[RECORDS SUPPLIED]
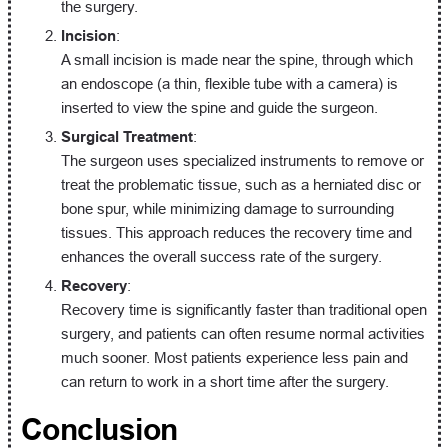
the surgery.
Incision
:
A small incision is made near the spine, through which
an endoscope (a thin, flexible tube with a camera) is
inserted to view the spine and guide the surgeon.
Surgical Treatment
:
The surgeon uses specialized instruments to remove or
treat the problematic tissue, such as a herniated disc or
bone spur, while minimizing damage to surrounding
tissues. This approach reduces the recovery time and
enhances the overall success rate of the surgery.
Recovery
:
Recovery time is significantly faster than traditional open
surgery, and patients can often resume normal activities
much sooner. Most patients experience less pain and
can return to work in a short time after the surgery.
Conclusion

[TASK DESCRIPTION]
From the line containing "Recovery time is" down to the last line of the records, transcribe every line exactly and add nothing else.

[RESULT FOR THIS EXERCISE]
Recovery time is significantly faster than traditional open
surgery, and patients can often resume normal activities
much sooner. Most patients experience less pain and
can return to work in a short time after the surgery.
Conclusion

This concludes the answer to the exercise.